I have an GCE instance which has been running for several years. During night, the instance was restarted with following logs:
2022-02-13 04:46:36.370 CET compute.instances.hostError Instance terminated by Compute Engine.
2022-02-13 04:47:08.279 CET compute.instances.automaticRestart Instance automatically restarted by Compute Engine.
However the instance did not restart.
I can connect to the serial console where I see this:
serialport: Connected to ***.europe-west1-b.*** port 1 (
[ TIME ] Timed out waiting for device ***
[DEPEND] Dependency failed for File… ***.
[DEPEND] Dependency failed for /data.
[DEPEND] Dependency failed for Local File Systems.

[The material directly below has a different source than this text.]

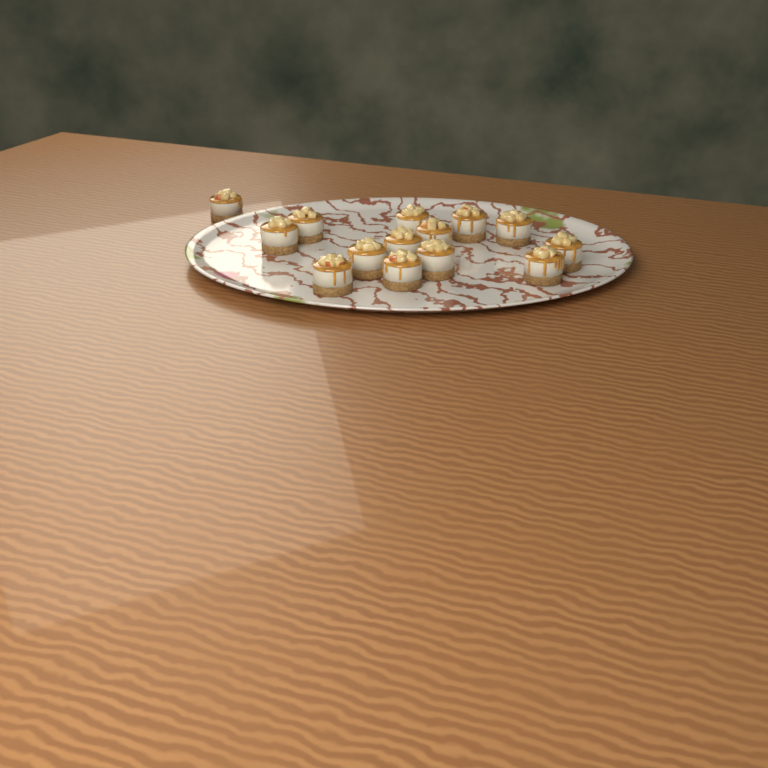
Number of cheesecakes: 14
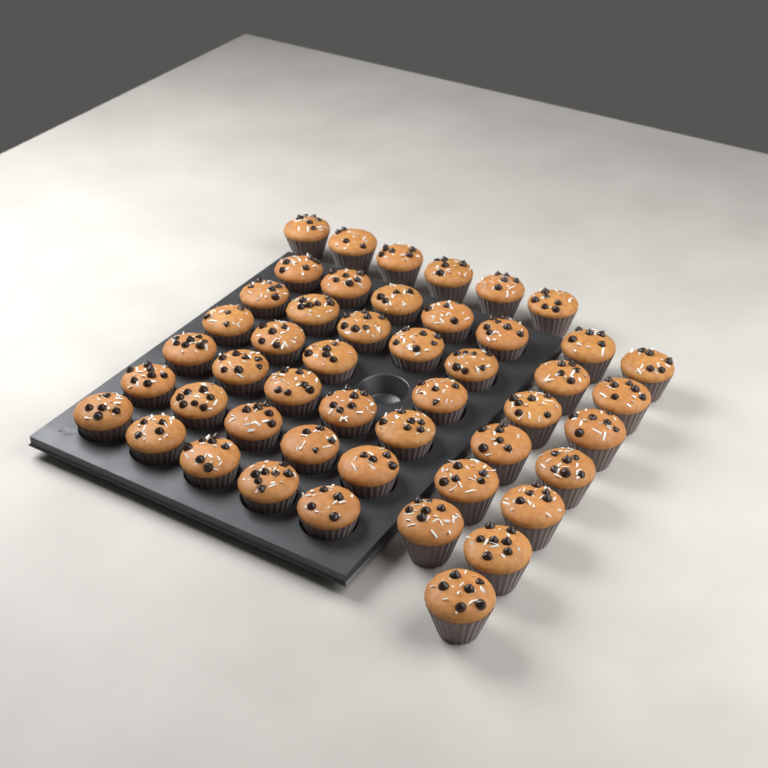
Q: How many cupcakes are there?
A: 48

[ OK ] Stopped Dispatch Password …ts to Console Directory Watch.
[ OK ] Stopped Forward Password R…uests to Wall Directory Watch.

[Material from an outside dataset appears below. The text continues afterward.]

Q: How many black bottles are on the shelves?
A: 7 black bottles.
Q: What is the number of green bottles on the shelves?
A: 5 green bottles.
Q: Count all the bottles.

[ OK ] Reached target Timers.
Starting Raise network interfaces...
[ OK ] Closed Syslog Socket.
[ OK ] Reached target Login Prompts.
[ OK ] Reached target Paths.
[ OK ] Reached target Sockets.
[ OK ] Started Emergency Shell.
[ OK ] Reached target Emergency Mode.
Starting Create Volatile Files and Directories...
[ OK ] Finished Create Volatile Files and Directories.

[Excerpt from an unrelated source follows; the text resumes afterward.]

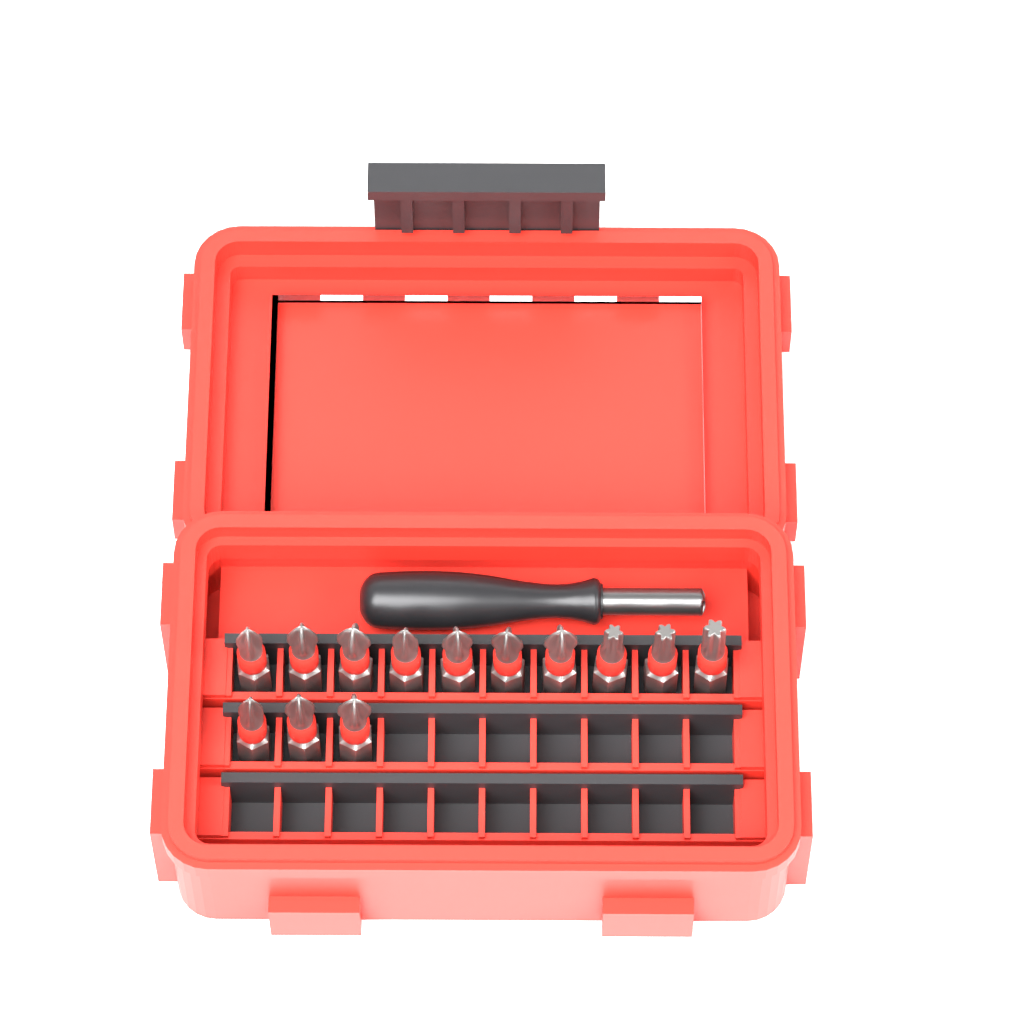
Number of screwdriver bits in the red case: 13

Starting Network Time Synchronization...
Starting Update UTMP about System Boot/Shutdown...
[ OK ] Finished Update UTMP about System Boot/Shutdown.
Starting Update UTMP about System Runlevel Changes...
[ OK ] Finished Update UTMP about System Runlevel Changes.
[ OK ] Started Network Time Synchronization.
[ OK ] Reached target System Time Set.
[ OK ] Reached target System Time Synchronized.
Stopping Network Time Synchronization...
[ OK ] Stopped Network Time Synchronization.
Starting Network Time Synchronization...
[ OK ] Started Network Time Synchronization.
[ OK ] Finished Raise network interfaces.
[ OK ] Reached target Network.
[ OK ] Reached target Network is Online.
You are in emergency mode. After logging in, type "journalctl -xb" to view
system logs, "systemctl reboot" to r
Cannot open access to console, the root account is locked.
See sulogin(8) man page for more details.
Press Enter to continue.
It seems that one of the disks cannot be connected – but what can I do about it now? The disk seems to be normally available within the compute engine.
I am afraid that you cannot do anything with this affected VM.
In Host Events documentation or FAQ you can find information:
VM instance which is in the "Cloud", it's still a physical machine that is running your workload. Unfortunately this instance had a hardware or software failure and there is nothing you can do.
GCP introduced something called Live migration which prevents this kind of situation.
Possible Workaround
As you mention that disks are persistent and still visible in the GCP, you could try to reattach them to another VM. How to Guide can be found in Creating and attaching a disk documentation.
I finally found the strange reason for this error - see original
/etc/fstab
:But there is no such device on this path. I solved this by attaching
/dev/sdb
instead, but I guess thi is not the best solution. I wonder how does this happen that the device suddenly completely disappears and in the end kills the machine.